Filipino programmer salaries are pretty terrible (about 35k PHP per month,
which is around $10,000 per year) but not all of the best are leaving. The US
is pretty damn hard to get into if you're not from a family with assets. Japan
treats Filipinos like shit (it's functionally impossible, and I've heard it
may be illegal, to look for another job while employed, as a non-citizen, with
a Japanese firm). Hong Kong and Singapore pay more than $10k, but still offer
crap wages compared to the sky-high cost-of-living, thanks to third-world
despots, corrupt officials, drug kingpins, and assorted dirtbags from all over
the world buying real estate in those cities (as in London and New York) to
launder their money. Singapore and HK are also disgustingly employer-friendly
(worse than the US, not quite as bad as the Arab slave states). I know Hong
Kongers who count themselves lucky to get 2 weeks of paid vacation (taking
unpaid leave is very stigmatized in Asia).

I won't even get into the Arab slave states, where Indians and Bangladeshis
"look like construction workers" (and won't advance) and Filipinos "look like
maids" (ditto) and even Americans have mini-panic-attacks every time they
write a check (an unintentional bounced check equals jail; someone should
seriously fucking invade that country and liberate the people jailed for being
unlucky).

Australia seems to be the hot destination for Asian talent-- nearby, not that
hard to get into, and paying quite well-- but it's a small country (24
million, which makes it smaller than some Asian _cities_ ) and will not be
able to absorb all of the underemployed smart people coming up right now.

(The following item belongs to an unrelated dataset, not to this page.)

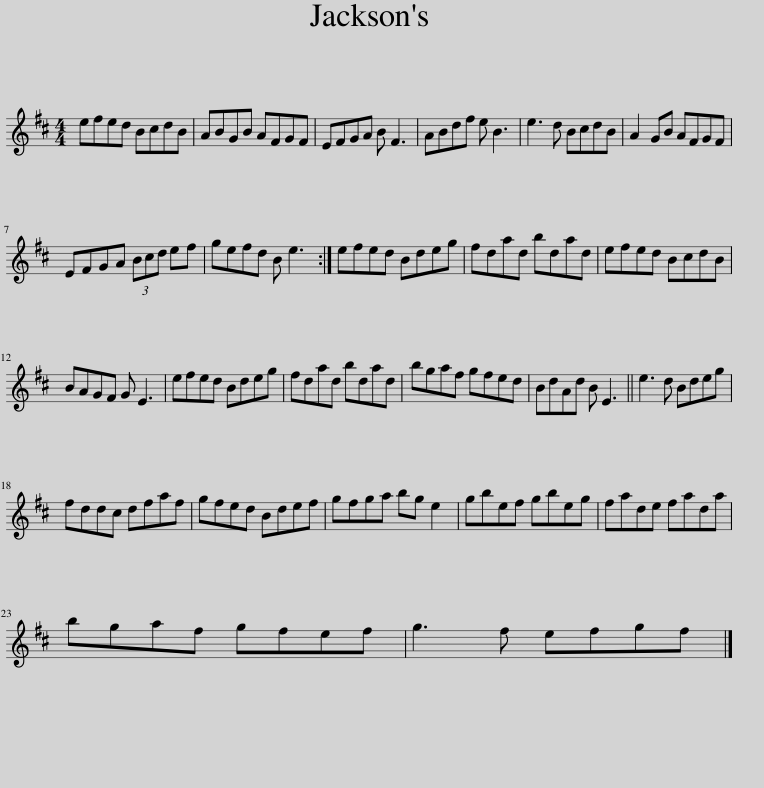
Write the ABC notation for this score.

I've actually been studying this, because it involves a business opportunity
I'm looking into. About 30-50% of the people you'd consider "top talent" leave
the Philippines. That's a lot of brain drain, but it leaves a large number who
(for a variety of reasons, such as family or patriotism or preference of the
tropical climate) stay. Right now, they're getting shit wages unless they can
start their own business (but if your family has that kind of assets,
emigrating to the US becomes a real option).

 _Education does not equal talent._

Sure. That is true everywhere in the world, and I think we agree on that.

 _The fact that the problem of the corrupt concentration of capital is real
doesn 't mean the lack of talent is artificial._

Talent is abundant but it's extremely difficult to find, because you have to
sift through untalented pretenders with better social skills, and that's true
no matter where you are in the world. (You typically need to hire someone like
me who are smart and experienced enough to assess it, and we're _even harder_
to find.) It's like dating. Decent, single $GENDER_OF_INTEREST are
paradoxically both common (the bulk number of them is large) and rare (the
broken people go on more dates, so adverse selection plays a role).

Why do large companies, when staffing middle and upper management roles,
acqui-hire utter mediocrity at panic prices instead of promoting from within?
Their middle management filters are too broken to let them spot talent at the
bottom, and they become like hoarders who have copious possessions but have to
buy a new coat each winter because their houses are out of order.

Talent is like fresh water. It's abundant, globally speaking, but (a) it's
sometimes far away, (b) there's a lot of less-fresh water one shouldn't use or
drink, and (c) there's still less of it than one might conceivably want.

Of course, I've stepped around the obvious fact that most businesspeople who
complain about a "talent shortage" are just stingy bastards who can't stand
the (slowly rising) price of talent.